Short problem
Can you rewrite everything from the start of the listing down to the line containing "picture [0, 0, 1654, 1241]", swapping "Page size" for "Canvas size" and leaving all else unchanged?

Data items
┄┄┄┄┄┄┄┄┄┄┄┄┄┄┄┄┄┄┄┄

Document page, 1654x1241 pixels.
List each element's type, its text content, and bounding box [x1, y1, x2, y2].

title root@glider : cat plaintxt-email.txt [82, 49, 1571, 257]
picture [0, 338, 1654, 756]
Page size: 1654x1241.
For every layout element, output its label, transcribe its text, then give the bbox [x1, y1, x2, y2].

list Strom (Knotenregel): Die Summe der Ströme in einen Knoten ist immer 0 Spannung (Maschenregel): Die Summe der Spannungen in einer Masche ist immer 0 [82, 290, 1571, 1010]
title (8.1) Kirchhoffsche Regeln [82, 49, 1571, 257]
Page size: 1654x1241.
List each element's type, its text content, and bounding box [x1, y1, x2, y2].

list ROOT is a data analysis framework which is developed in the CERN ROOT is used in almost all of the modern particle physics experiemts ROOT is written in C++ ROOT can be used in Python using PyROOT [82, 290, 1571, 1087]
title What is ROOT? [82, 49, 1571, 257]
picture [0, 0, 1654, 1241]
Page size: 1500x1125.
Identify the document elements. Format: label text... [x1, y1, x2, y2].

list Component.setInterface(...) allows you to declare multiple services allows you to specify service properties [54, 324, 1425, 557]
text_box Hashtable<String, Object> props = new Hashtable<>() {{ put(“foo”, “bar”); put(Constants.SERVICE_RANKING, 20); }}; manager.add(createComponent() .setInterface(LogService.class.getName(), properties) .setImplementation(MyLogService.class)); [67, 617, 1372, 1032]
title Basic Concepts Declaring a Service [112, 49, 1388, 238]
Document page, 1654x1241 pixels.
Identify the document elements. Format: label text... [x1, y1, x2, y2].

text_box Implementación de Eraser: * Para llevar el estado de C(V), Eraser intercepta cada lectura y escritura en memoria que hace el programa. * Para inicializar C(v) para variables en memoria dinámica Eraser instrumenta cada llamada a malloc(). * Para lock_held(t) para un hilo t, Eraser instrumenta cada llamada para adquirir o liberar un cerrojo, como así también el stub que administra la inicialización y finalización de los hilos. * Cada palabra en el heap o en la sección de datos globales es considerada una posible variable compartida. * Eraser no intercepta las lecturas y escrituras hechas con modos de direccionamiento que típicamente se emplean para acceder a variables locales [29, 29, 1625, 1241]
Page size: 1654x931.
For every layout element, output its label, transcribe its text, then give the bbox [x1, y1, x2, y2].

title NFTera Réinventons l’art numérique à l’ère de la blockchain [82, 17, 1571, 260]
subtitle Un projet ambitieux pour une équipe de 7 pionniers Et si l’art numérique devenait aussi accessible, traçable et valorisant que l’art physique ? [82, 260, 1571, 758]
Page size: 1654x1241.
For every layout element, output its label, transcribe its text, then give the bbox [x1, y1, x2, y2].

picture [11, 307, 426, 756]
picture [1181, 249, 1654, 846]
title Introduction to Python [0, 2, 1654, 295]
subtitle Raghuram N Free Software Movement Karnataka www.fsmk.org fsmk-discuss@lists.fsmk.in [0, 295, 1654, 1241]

┄┄┄┄┄┄┄┄┄┄┄┄┄┄┄┄┄┄┄┄

Task response
Document page, 1654x1241 pixels.
List each element's type, its text content, and bounding box [x1, y1, x2, y2].

title root@glider : cat plaintxt-email.txt [82, 49, 1571, 257]
picture [0, 338, 1654, 756]
Canvas size: 1654x1241.
For every layout element, output its label, transcribe its text, then give the bbox [x1, y1, x2, y2].

list Strom (Knotenregel): Die Summe der Ströme in einen Knoten ist immer 0 Spannung (Maschenregel): Die Summe der Spannungen in einer Masche ist immer 0 [82, 290, 1571, 1010]
title (8.1) Kirchhoffsche Regeln [82, 49, 1571, 257]
Canvas size: 1654x1241.
List each element's type, its text content, and bounding box [x1, y1, x2, y2].

list ROOT is a data analysis framework which is developed in the CERN ROOT is used in almost all of the modern particle physics experiemts ROOT is written in C++ ROOT can be used in Python using PyROOT [82, 290, 1571, 1087]
title What is ROOT? [82, 49, 1571, 257]
picture [0, 0, 1654, 1241]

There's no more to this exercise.